§ **WHAT YOU WILL DO**: Write out the data below in full, unchanged, minus the images.
....
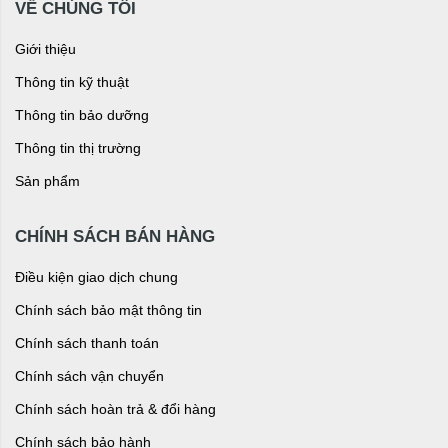
VỀ CHÚNG TÔI
Giới thiệu
Thông tin kỹ thuật
Thông tin bảo dưỡng
Thông tin thị trường
Sản phẩm
CHÍNH SÁCH BÁN HÀNG
Điều kiện giao dịch chung
Chính sách bảo mật thông tin
Chính sách thanh toán
Chính sách vận chuyển
Chính sách hoàn trả & đổi hàng
Chính sách bảo hành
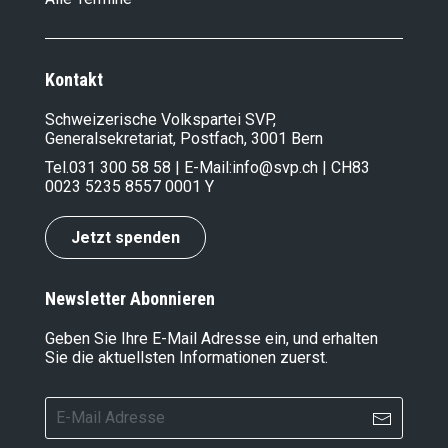
Kontakt
Schweizerische Volkspartei SVP,
Generalsekretariat, Postfach, 3001 Bern
Tel.
031 300 58 58
| E-Mail:
info@svp.ch
| CH83
0023 5235 8557 0001 Y
Jetzt spenden
Newsletter Abonnieren
Geben Sie Ihre E-Mail Adresse ein, und erhalten
Sie die aktuellsten Informationen zuerst.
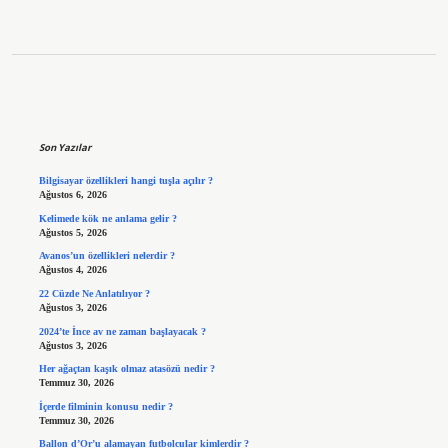
Sidebar
Son Yazılar
Bilgisayar özellikleri hangi tuşla açılır ?
Ağustos 6, 2026
Kelimede kök ne anlama gelir ?
Ağustos 5, 2026
Avanos’un özellikleri nelerdir ?
Ağustos 4, 2026
22 Cüzde Ne Anlatılıyor ?
Ağustos 3, 2026
2024’te İnce av ne zaman başlayacak ?
Ağustos 3, 2026
Her ağaçtan kaşık olmaz atasözü nedir ?
Temmuz 30, 2026
İçerde filminin konusu nedir ?
Temmuz 30, 2026
Ballon d’Or’u alamayan futbolcular kimlerdir ?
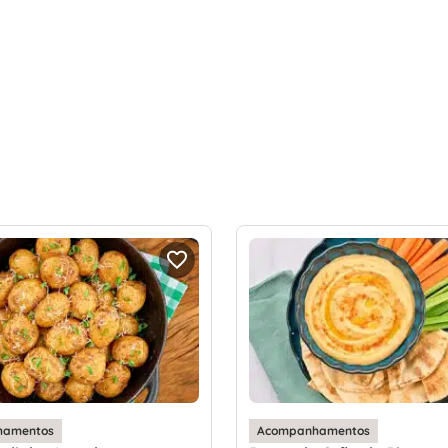
hamentos
Acompanhamentos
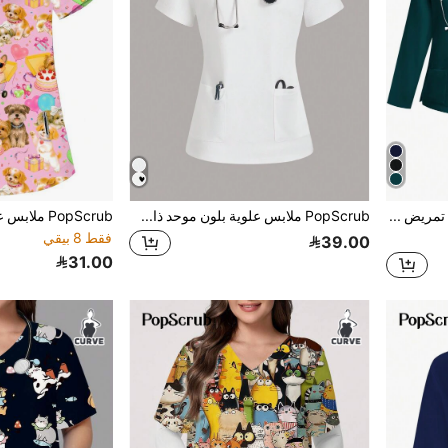
PopScrub طقم فستان تمريض طويل الأكمام بياقة على شكل حرف V بجيوب علوية وشق في الهدب، بسيط للسيدات
PopScrub ملابس علوية بلون موحد ذات أكمام قصيرة وياقة على شكل حرف V للممرضات من المقاس الكبير، بجيبين، من قماش مطاطي ناعم بطبعات محبوكة
فقط 8 بيقي
39.00
31.00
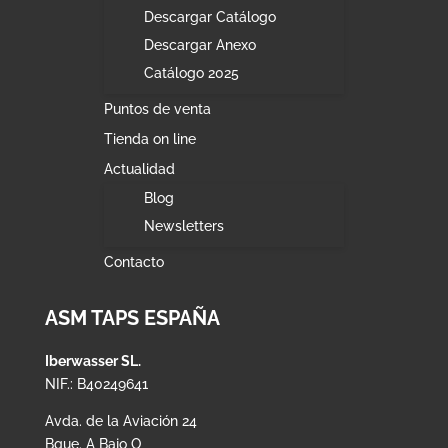
Descargar Catálogo
Descargar Anexo
Catálogo 2025
Puntos de venta
Tienda on line
Actualidad
Blog
Newsletters
Contacto
ASM TAPS ESPAÑA
Iberwasser SL.
NIF.: B40249641
Avda. de la Aviación 24
Bque. A Bajo O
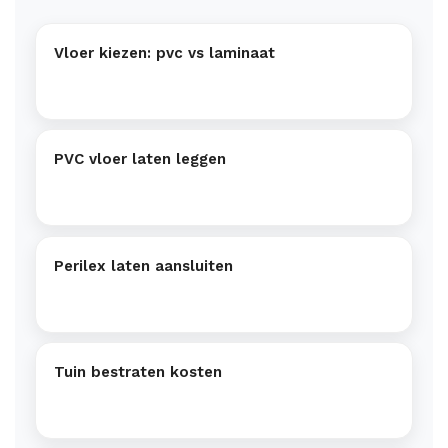
Vloer kiezen: pvc vs laminaat
PVC vloer laten leggen
Perilex laten aansluiten
Tuin bestraten kosten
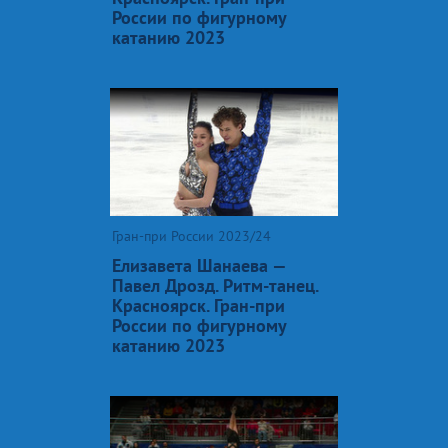
России по фигурному
катанию 2023
Гран-при России 2023/24
Елизавета Шанаева —
Павел Дрозд. Ритм-танец.
Красноярск. Гран-при
России по фигурному
катанию 2023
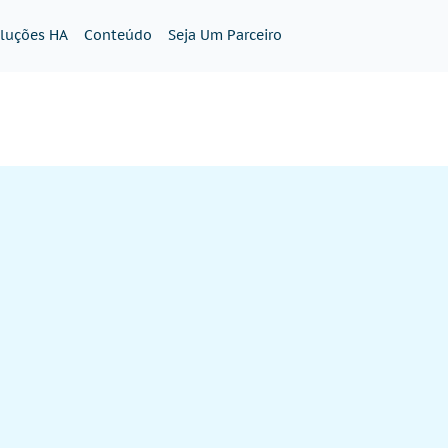
luções HA
Conteúdo
Seja Um Parceiro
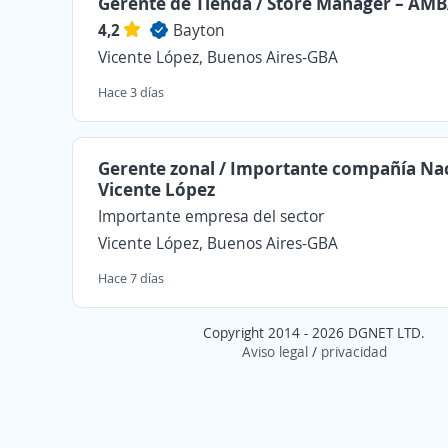
Gerente de Tienda / Store Manager – AM
4,2
Bayton
Vicente López, Buenos Aires-GBA
Hace 3 días
Gerente zonal / Importante compañía Nac
Vicente López
Importante empresa del sector
Vicente López, Buenos Aires-GBA
Hace 7 días
Copyright 2014 - 2026 DGNET LTD.
Aviso legal
/
privacidad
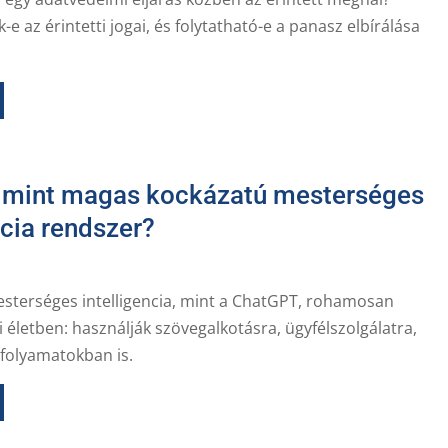
 az érintetti jogai, és folytatható-e a panasz elbírálása
mint magas kockázatú mesterséges
ncia rendszer?
esterséges intelligencia, mint a ChatGPT, rohamosan
ti életben: használják szövegalkotásra, ügyfélszolgálatra,
 folyamatokban is.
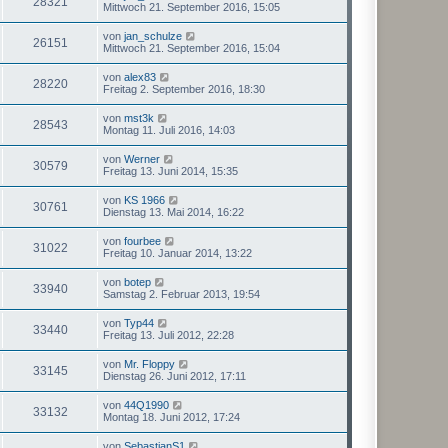
28321
Mittwoch 21. September 2016, 15:05
von
jan_schulze
26151
Mittwoch 21. September 2016, 15:04
von
alex83
28220
Freitag 2. September 2016, 18:30
von
mst3k
28543
Montag 11. Juli 2016, 14:03
von
Werner
30579
Freitag 13. Juni 2014, 15:35
von
KS 1966
30761
Dienstag 13. Mai 2014, 16:22
von
fourbee
31022
Freitag 10. Januar 2014, 13:22
von
botep
33940
Samstag 2. Februar 2013, 19:54
von
Typ44
33440
Freitag 13. Juli 2012, 22:28
von
Mr. Floppy
33145
Dienstag 26. Juni 2012, 17:11
von
44Q1990
33132
Montag 18. Juni 2012, 17:24
von
SebastianS1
....
§ **ANSWER TO THIS PROBLEM**:
VỀ CHÚNG TÔI
Giới thiệu
Thông tin kỹ thuật
Thông tin bảo dưỡng
Thông tin thị trường
Sản phẩm
CHÍNH SÁCH BÁN HÀNG
Điều kiện giao dịch chung
Chính sách bảo mật thông tin
Chính sách thanh toán
Chính sách vận chuyển
Chính sách hoàn trả & đổi hàng
Chính sách bảo hành
Kontakt
Schweizerische Volkspartei SVP,
Generalsekretariat, Postfach, 3001 Bern
Tel.
031 300 58 58
| E-Mail:
info@svp.ch
| CH83
0023 5235 8557 0001 Y
Jetzt spenden
Newsletter Abonnieren
Geben Sie Ihre E-Mail Adresse ein, und erhalten
Sie die aktuellsten Informationen zuerst.
Sidebar
Son Yazılar
Bilgisayar özellikleri hangi tuşla açılır ?
Ağustos 6, 2026
Kelimede kök ne anlama gelir ?
Ağustos 5, 2026
Avanos’un özellikleri nelerdir ?
Ağustos 4, 2026
22 Cüzde Ne Anlatılıyor ?
Ağustos 3, 2026
2024’te İnce av ne zaman başlayacak ?
Ağustos 3, 2026
Her ağaçtan kaşık olmaz atasözü nedir ?
Temmuz 30, 2026
İçerde filminin konusu nedir ?
Temmuz 30, 2026
Ballon d’Or’u alamayan futbolcular kimlerdir ?
hamentos
Acompanhamentos
PopScrub طقم فستان تمريض طويل الأكمام بياقة على شكل حرف V بجيوب علوية وشق في الهدب، بسيط للسيدات
PopScrub ملابس علوية بلون موحد ذات أكمام قصيرة وياقة على شكل حرف V للممرضات من المقاس الكبير، بجيبين، من قماش مطاطي ناعم بطبعات محبوكة
فقط 8 بيقي
39.00
31.00
Descargar Catálogo
Descargar Anexo
Catálogo 2025
Puntos de venta
Tienda on line
Actualidad
Blog
Newsletters
Contacto
ASM TAPS ESPAÑA
Iberwasser SL.
NIF.: B40249641
Avda. de la Aviación 24
Bque. A Bajo O
Vloer kiezen: pvc vs laminaat
PVC vloer laten leggen
Perilex laten aansluiten
Tuin bestraten kosten
России по фигурному
катанию 2023
Гран-при России 2023/24
Елизавета Шанаева —
Павел Дрозд. Ритм-танец.
Красноярск. Гран-при
России по фигурному
катанию 2023
luções HA
Conteúdo
Seja Um Parceiro
Gerente de Tienda / Store Manager – AM
4,2
Bayton
Vicente López, Buenos Aires-GBA
Hace 3 días
Gerente zonal / Importante compañía Nac
Vicente López
Importante empresa del sector
Vicente López, Buenos Aires-GBA
Hace 7 días
Copyright 2014 - 2026 DGNET LTD.
Aviso legal
/
privacidad
 az érintetti jogai, és folytatható-e a panasz elbírálása
mint magas kockázatú mesterséges
ncia rendszer?
esterséges intelligencia, mint a ChatGPT, rohamosan
ti életben: használják szövegalkotásra, ügyfélszolgálatra,
 folyamatokban is.
28321
Mittwoch 21. September 2016, 15:05
von
jan_schulze
26151
Mittwoch 21. September 2016, 15:04
von
alex83
28220
Freitag 2. September 2016, 18:30
von
mst3k
28543
Montag 11. Juli 2016, 14:03
von
Werner
30579
Freitag 13. Juni 2014, 15:35
von
KS 1966
30761
Dienstag 13. Mai 2014, 16:22
von
fourbee
31022
Freitag 10. Januar 2014, 13:22
von
botep
33940
Samstag 2. Februar 2013, 19:54
von
Typ44
33440
Freitag 13. Juli 2012, 22:28
von
Mr. Floppy
33145
Dienstag 26. Juni 2012, 17:11
von
44Q1990
33132
Montag 18. Juni 2012, 17:24
von
SebastianS1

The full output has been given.